Here’s an odd twist on conspiracy theories. Toby Helm, the Observer Newspaper’s political editor wrote this weekend:
“An extraordinary cross-party summit bringing together leading leavers and – including Michael Gove and senior members of Keir Starmer’s shadow cabinet – has been held in high secrecy to address the failings of Brexit and how to remedy them in the national interest, the Observer can reveal.
The two-day gathering of some of the country’s most senior Labour and Tory politicians from both sides of the Brexit debate, together with diplomats, defence experts and the heads of some of the biggest businesses and banks, was held at the historic Ditchley Park retreat in Oxfordshire on Thursday afternoon and evening, and on Friday.

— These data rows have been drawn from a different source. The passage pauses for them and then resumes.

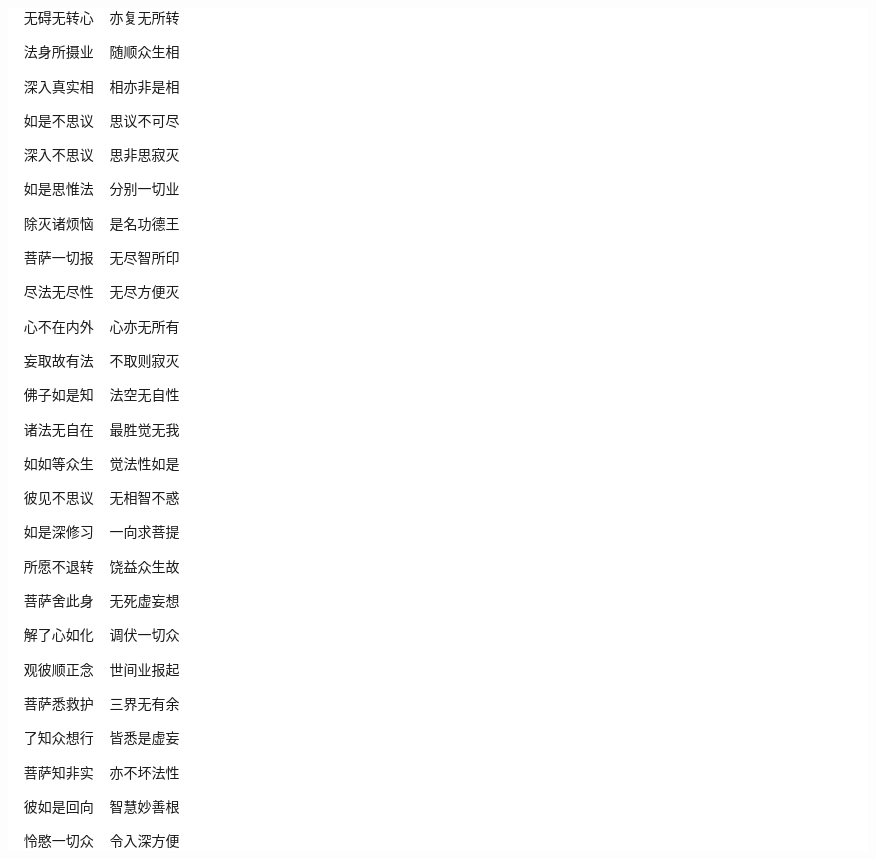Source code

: &nbsp;&nbsp;&nbsp;&nbsp;无碍无转心&nbsp;&nbsp;&nbsp;&nbsp;亦复无所转

&nbsp;&nbsp;&nbsp;&nbsp;法身所摄业&nbsp;&nbsp;&nbsp;&nbsp;随顺众生相

&nbsp;&nbsp;&nbsp;&nbsp;深入真实相&nbsp;&nbsp;&nbsp;&nbsp;相亦非是相

&nbsp;&nbsp;&nbsp;&nbsp;如是不思议&nbsp;&nbsp;&nbsp;&nbsp;思议不可尽

&nbsp;&nbsp;&nbsp;&nbsp;深入不思议&nbsp;&nbsp;&nbsp;&nbsp;思非思寂灭

&nbsp;&nbsp;&nbsp;&nbsp;如是思惟法&nbsp;&nbsp;&nbsp;&nbsp;分别一切业

&nbsp;&nbsp;&nbsp;&nbsp;除灭诸烦恼&nbsp;&nbsp;&nbsp;&nbsp;是名功德王

&nbsp;&nbsp;&nbsp;&nbsp;菩萨一切报&nbsp;&nbsp;&nbsp;&nbsp;无尽智所印

&nbsp;&nbsp;&nbsp;&nbsp;尽法无尽性&nbsp;&nbsp;&nbsp;&nbsp;无尽方便灭

&nbsp;&nbsp;&nbsp;&nbsp;心不在内外&nbsp;&nbsp;&nbsp;&nbsp;心亦无所有

&nbsp;&nbsp;&nbsp;&nbsp;妄取故有法&nbsp;&nbsp;&nbsp;&nbsp;不取则寂灭

&nbsp;&nbsp;&nbsp;&nbsp;佛子如是知&nbsp;&nbsp;&nbsp;&nbsp;法空无自性

&nbsp;&nbsp;&nbsp;&nbsp;诸法无自在&nbsp;&nbsp;&nbsp;&nbsp;最胜觉无我

&nbsp;&nbsp;&nbsp;&nbsp;如如等众生&nbsp;&nbsp;&nbsp;&nbsp;觉法性如是

&nbsp;&nbsp;&nbsp;&nbsp;彼见不思议&nbsp;&nbsp;&nbsp;&nbsp;无相智不惑

&nbsp;&nbsp;&nbsp;&nbsp;如是深修习&nbsp;&nbsp;&nbsp;&nbsp;一向求菩提

&nbsp;&nbsp;&nbsp;&nbsp;所愿不退转&nbsp;&nbsp;&nbsp;&nbsp;饶益众生故

&nbsp;&nbsp;&nbsp;&nbsp;菩萨舍此身&nbsp;&nbsp;&nbsp;&nbsp;无死虚妄想

&nbsp;&nbsp;&nbsp;&nbsp;解了心如化&nbsp;&nbsp;&nbsp;&nbsp;调伏一切众

&nbsp;&nbsp;&nbsp;&nbsp;观彼顺正念&nbsp;&nbsp;&nbsp;&nbsp;世间业报起

&nbsp;&nbsp;&nbsp;&nbsp;菩萨悉救护&nbsp;&nbsp;&nbsp;&nbsp;三界无有余

&nbsp;&nbsp;&nbsp;&nbsp;了知众想行&nbsp;&nbsp;&nbsp;&nbsp;皆悉是虚妄

&nbsp;&nbsp;&nbsp;&nbsp;菩萨知非实&nbsp;&nbsp;&nbsp;&nbsp;亦不坏法性

&nbsp;&nbsp;&nbsp;&nbsp;彼如是回向&nbsp;&nbsp;&nbsp;&nbsp;智慧妙善根

&nbsp;&nbsp;&nbsp;&nbsp;怜愍一切众&nbsp;&nbsp;&nbsp;&nbsp;令入深方便
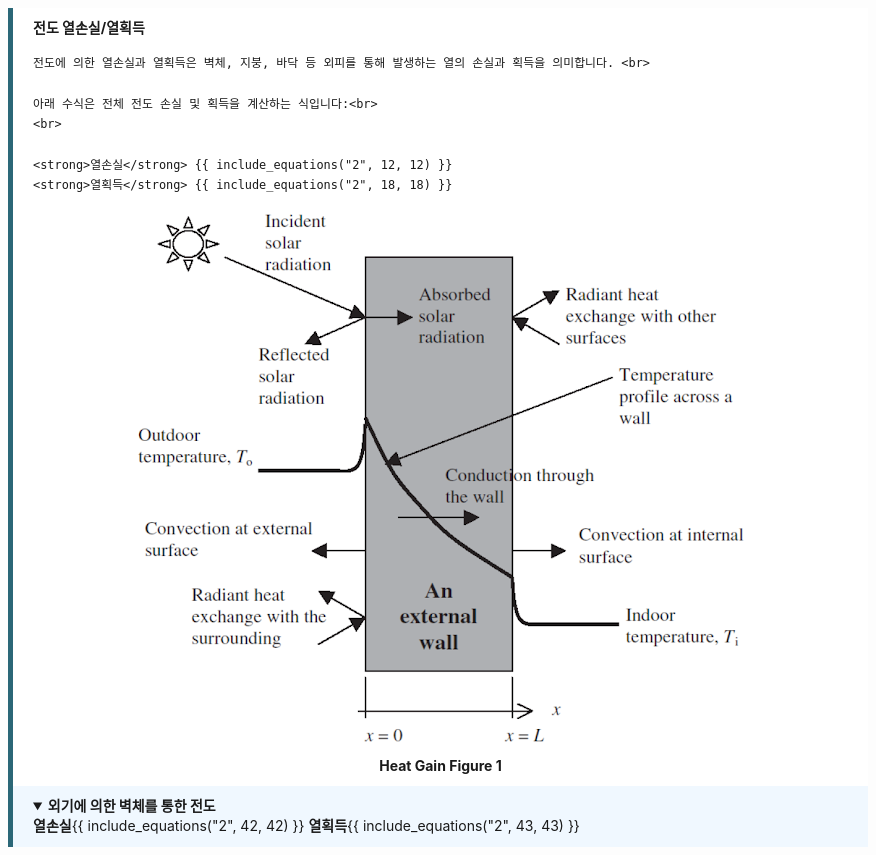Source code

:   <div style="
    flex: 1;
    background-color:rgb(255, 255, 255); 
    border-left: 5px solid #2b6777;
    padding: 10px 20px;
  ">
    <strong>전도 열손실/열획득</strong><br>

    전도에 의한 열손실과 열획득은 벽체, 지붕, 바닥 등 외피를 통해 발생하는 열의 손실과 획득을 의미합니다. <br>
    
    아래 수식은 전체 전도 손실 및 획득을 계산하는 식입니다:<br>
    <br>

    <strong>열손실</strong> {{ include_equations("2", 12, 12) }}
    <strong>열획득</strong> {{ include_equations("2", 18, 18) }}


   <center>
    <img src="../../_images/heat_gain_fig1.png" alt="Heat Gain" style="max-width: 80%;">
    <div><strong>Heat Gain Figure 1</strong></div>
   </center>

  
  </div>

  
  <div style="
    flex: 1;
    background-color: #f0f8ff;
    border-left: 5px solid #2b6777;
    padding: 10px 20px;
  ">
    <details open>
      <summary><strong>외기에 의한 벽체를 통한 전도</strong></summary>
      <strong>열손실</strong>{{ include_equations("2", 42, 42) }}
      <strong>열획득</strong>{{ include_equations("2", 43, 43) }}
      <div style="
          background-color:#eaf2f5;
          padding: 12px 16px;
          margin-top: 10px;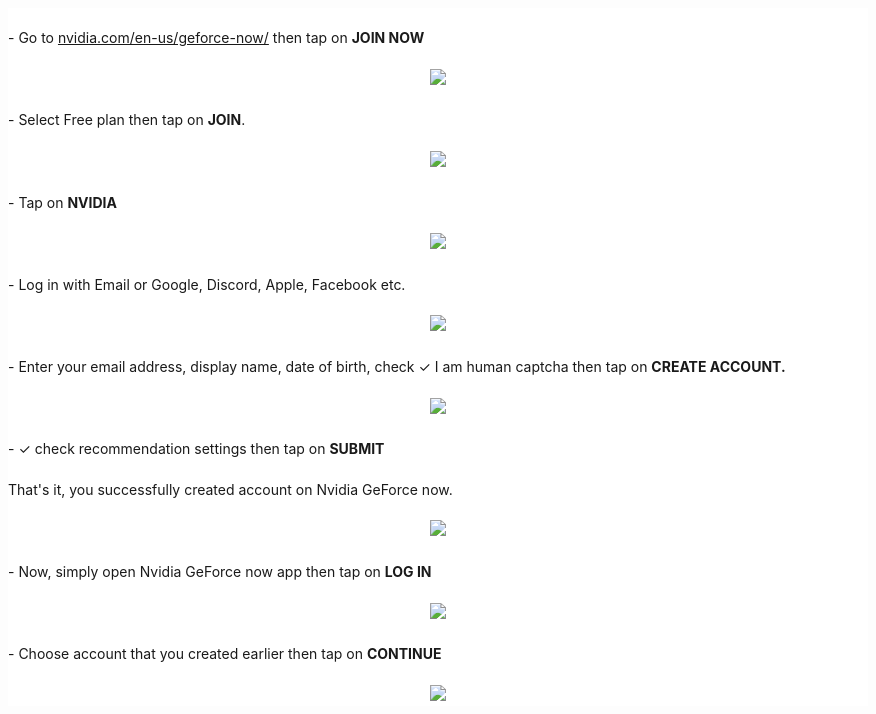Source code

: </div><br></div><div>- Go to <a href="http://nvidia.com/en-us/geforce-now/">nvidia.com/en-us/geforce-now/</a>&nbsp;then tap on <b>JOIN NOW</b><br></div><div><b><br></b></div><div><b><div class="separator" style="clear: both; text-align: center;">
  <a href="https://lh3.googleusercontent.com/-ljtlfRdJKWg/YpGkeK1wYyI/AAAAAAAALXI/nCkDAfFSuM84Y_oduGWgTLUYKeAW5tMBACNcBGAsYHQ/s1600/1653711989053744-1.png" imageanchor="1" style="margin-left: 1em; margin-right: 1em;">
    <img border="0" src="https://lh3.googleusercontent.com/-ljtlfRdJKWg/YpGkeK1wYyI/AAAAAAAALXI/nCkDAfFSuM84Y_oduGWgTLUYKeAW5tMBACNcBGAsYHQ/s1600/1653711989053744-1.png" width="400">
  </a>
</div><br></b></div><div>- Select Free plan then tap on <b>JOIN</b>.</div><div><br></div><div><div class="separator" style="clear: both; text-align: center;">
  <a href="https://lh3.googleusercontent.com/-iy66Jtt81_Q/YpGkdKp5CtI/AAAAAAAALXE/0N8AuYTXpf08xAQaQHhRymYlMdlR2o3jACNcBGAsYHQ/s1600/1653711984550922-2.png" imageanchor="1" style="margin-left: 1em; margin-right: 1em;">
    <img border="0" src="https://lh3.googleusercontent.com/-iy66Jtt81_Q/YpGkdKp5CtI/AAAAAAAALXE/0N8AuYTXpf08xAQaQHhRymYlMdlR2o3jACNcBGAsYHQ/s1600/1653711984550922-2.png" width="400">
  </a>
</div><br></div><div>- Tap on <b>NVIDIA</b></div><div><b><br></b></div><div><b><div class="separator" style="clear: both; text-align: center;">
  <a href="https://lh3.googleusercontent.com/-9TZKf00-x6o/YpGkcOcyFoI/AAAAAAAALXA/b3woWIn-3lEKUrj6AJGFp7gXnDmun_fNgCNcBGAsYHQ/s1600/1653711980484271-3.png" imageanchor="1" style="margin-left: 1em; margin-right: 1em;">
    <img border="0" src="https://lh3.googleusercontent.com/-9TZKf00-x6o/YpGkcOcyFoI/AAAAAAAALXA/b3woWIn-3lEKUrj6AJGFp7gXnDmun_fNgCNcBGAsYHQ/s1600/1653711980484271-3.png" width="400">
  </a>
</div><br></b></div><div>- Log in with Email or Google, Discord, Apple, Facebook etc.</div><div><br></div><div><div class="separator" style="clear: both; text-align: center;">
  <a href="https://lh3.googleusercontent.com/-5ogao7yF7OM/YpGkbCThRhI/AAAAAAAALW8/I9gAtBwnrvYAaLWRFVDyq3I1j6cdgCYGACNcBGAsYHQ/s1600/1653711976003788-4.png" imageanchor="1" style="margin-left: 1em; margin-right: 1em;">
    <img border="0" src="https://lh3.googleusercontent.com/-5ogao7yF7OM/YpGkbCThRhI/AAAAAAAALW8/I9gAtBwnrvYAaLWRFVDyq3I1j6cdgCYGACNcBGAsYHQ/s1600/1653711976003788-4.png" width="400">
  </a>
</div><br></div><div>- Enter your email address, display name, date of birth, check ✓ I am human captcha then tap on <b>CREATE ACCOUNT.</b></div><div><b><br></b></div><div><b><div class="separator" style="clear: both; text-align: center;">
  <a href="https://lh3.googleusercontent.com/-FEmWOJq92Wo/YpGkZ5BvRMI/AAAAAAAALW4/6hkI3BGHMu0jjKrrSWkVIJbfUkE1vPo6gCNcBGAsYHQ/s1600/1653711971159883-5.png" imageanchor="1" style="margin-left: 1em; margin-right: 1em;">
    <img border="0" src="https://lh3.googleusercontent.com/-FEmWOJq92Wo/YpGkZ5BvRMI/AAAAAAAALW4/6hkI3BGHMu0jjKrrSWkVIJbfUkE1vPo6gCNcBGAsYHQ/s1600/1653711971159883-5.png" width="400">
  </a>
</div><br></b></div><div>- ✓ check recommendation settings then tap on <b>SUBMIT</b></div><div><b><br></b></div><div>That's it, you successfully created account on Nvidia GeForce now.</div><div><br></div><div><b><div class="separator" style="clear: both; text-align: center;">
  <a href="https://lh3.googleusercontent.com/-ZZiKBx2hwpc/YpGkYvdVJGI/AAAAAAAALW0/8Z0ekfgGsdAYwSc6Bgz5Ty8uo52nGk00wCNcBGAsYHQ/s1600/1653711966040976-6.png" imageanchor="1" style="margin-left: 1em; margin-right: 1em;">
    <img border="0" src="https://lh3.googleusercontent.com/-ZZiKBx2hwpc/YpGkYvdVJGI/AAAAAAAALW0/8Z0ekfgGsdAYwSc6Bgz5Ty8uo52nGk00wCNcBGAsYHQ/s1600/1653711966040976-6.png" width="400">
  </a>
</div><br></b></div><div>- Now, simply open Nvidia GeForce now app then tap on <b>LOG IN</b></div><div><b><br></b></div><div><b><div class="separator" style="clear: both; text-align: center;">
  <a href="https://lh3.googleusercontent.com/-hPsl0hIjoJI/YpGkXV-PGsI/AAAAAAAALWw/4b1gowL_mWAong3bxflC9xVnGnOczLZTwCNcBGAsYHQ/s1600/1653711961721702-7.png" imageanchor="1" style="margin-left: 1em; margin-right: 1em;">
    <img border="0" src="https://lh3.googleusercontent.com/-hPsl0hIjoJI/YpGkXV-PGsI/AAAAAAAALWw/4b1gowL_mWAong3bxflC9xVnGnOczLZTwCNcBGAsYHQ/s1600/1653711961721702-7.png" width="400">
  </a>
</div><br></b></div><div>- Choose account that you created earlier then tap on <b>CONTINUE</b></div><div><b><br></b></div><div><b><div class="separator" style="clear: both; text-align: center;">
  <a href="https://lh3.googleusercontent.com/-Te_qjY-zkco/YpGkWYvRTTI/AAAAAAAALWs/2nAu0L61zd89XaFAo3fGpPGbayaMMzxNACNcBGAsYHQ/s1600/1653711954708114-8.png" imageanchor="1" style="margin-left: 1em; margin-right: 1em;">
    <img border="0" src="https://lh3.googleusercontent.com/-Te_qjY-zkco/YpGkWYvRTTI/AAAAAAAALWs/2nAu0L61zd89XaFAo3fGpPGbayaMMzxNACNcBGAsYHQ/s1600/1653711954708114-8.png" width="400">
  </a>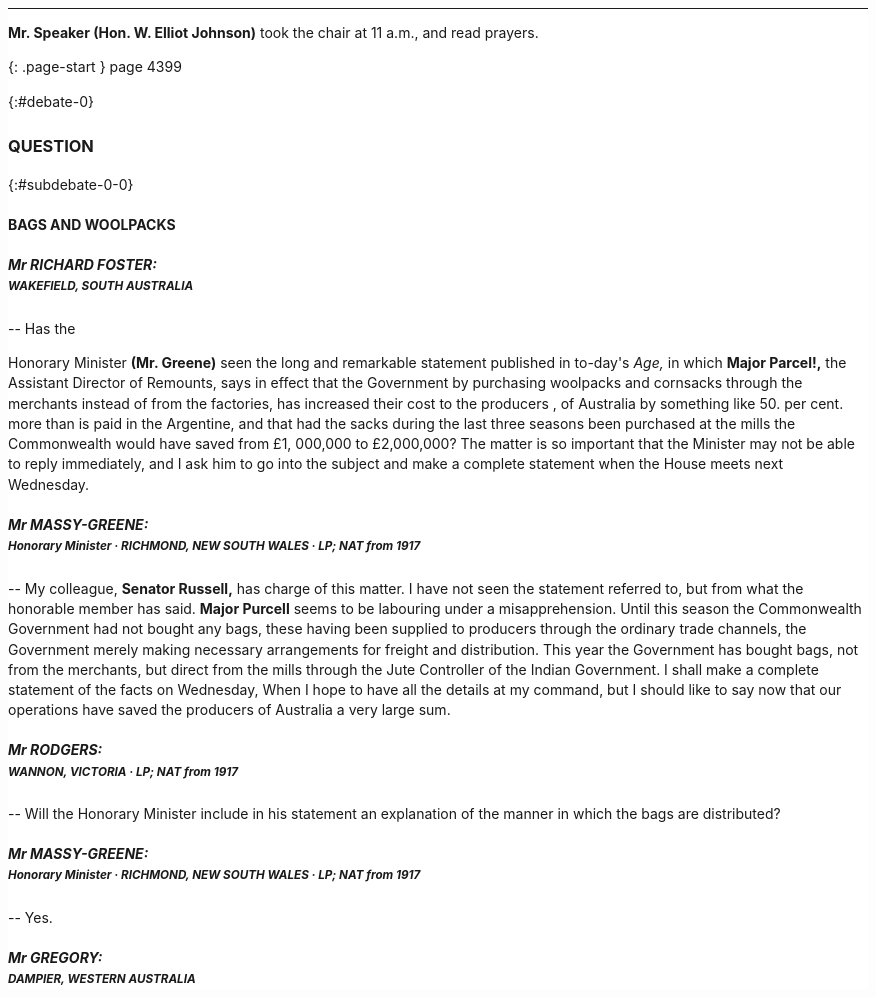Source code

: 
----


 **Mr. Speaker (Hon. W. Elliot Johnson)** took the chair at 11 a.m., and read prayers. 

{: .page-start }
page 4399

{:#debate-0}
### QUESTION

{:#subdebate-0-0}
#### BAGS AND WOOLPACKS

##### Mr RICHARD FOSTER:<br><small class="text-muted">WAKEFIELD, SOUTH AUSTRALIA</small>

-- Has the 

Honorary Minister  **(Mr. Greene)**  seen the long and remarkable statement published in to-day's  *Age,*  in which  **Major Parcel!,**  the Assistant Director of Remounts, says in effect that the Government by purchasing woolpacks and cornsacks through the merchants instead of from the factories, has increased their cost to the producers , of Australia by something like 50. per cent. more than is paid in the Argentine, and that had the sacks during the last three seasons been purchased at the mills the Commonwealth would have saved from £1, 000,000 to £2,000,000? The matter is so important that the Minister may not be able to reply immediately, and I ask him to go into the subject and make a complete statement when the House meets next Wednesday. 

##### Mr MASSY-GREENE:<br><small class="text-muted">Honorary Minister &middot; RICHMOND, NEW SOUTH WALES &middot; LP; NAT from 1917</small>

-- My colleague,  **Senator Russell,**  has charge of this matter. I have not seen the statement referred to, but from what the honorable member has said.  **Major Purcell**  seems to be labouring under a misapprehension. Until this season the Commonwealth Government had not bought any bags, these having been supplied to producers through the ordinary trade channels, the Government merely making necessary arrangements for freight and distribution. This year the Government has bought bags, not from the merchants, but direct from the mills through the Jute Controller of the Indian Government. I shall make a complete statement of the facts on Wednesday, When I hope to have all the details at my command, but I should like to say now that our operations have saved the producers of Australia a very large sum. 

##### Mr RODGERS:<br><small class="text-muted">WANNON, VICTORIA &middot; LP; NAT from 1917</small>

-- Will the Honorary Minister include in his statement an explanation of the manner in which the bags are distributed? 

##### Mr MASSY-GREENE:<br><small class="text-muted">Honorary Minister &middot; RICHMOND, NEW SOUTH WALES &middot; LP; NAT from 1917</small>

-- Yes. 

##### Mr GREGORY:<br><small class="text-muted">DAMPIER, WESTERN AUSTRALIA</small>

Documents from the meeting, obtained by the Observer, describe it as a “private discussion” under the title: “How can we make Brexit work better with our neighbours in Europe?””
Well, well! I expect anyone who reads this blog knows I voted to remain in Europe but that’s old history now. The fact remains that Brexit seems to have been monumentally mishandled even if many people are denying this completely. Secret meetings though!! I wonder if we’ll ever here the conclusions they come to.
On a Sunday we like to listen to Desert Island Discs. If the discs chosen are not always completely to our liking, we always enjoy the theme tune. In the unlikely event that I should be invited onto the programme I would have to have that theme tune as one of my eight choice. This morning we heard David Sidaris, always interesting to listen to. At some point he talked about his mania for litter collecting, with a story of meeting a large tattooed man and watching him to see if he turned out to be the litter-dropper his appearance suggested he might be. They got into conversation, because David Sidaris is the kind of person who talks to everyone. Congratulating David Sidaris for his litter-picking work, he went on to say he too goes round keeping his own area tidy and showed photos of his local litter-picking team. Which just goes to show how appearances can be deceptive. We need to be careful about stereotyping!
Coincidentally, when we go out with our trusty litter-picker we usually say we are “doing a Sidaris”!
Life goes on. Stay safe and well, everyone!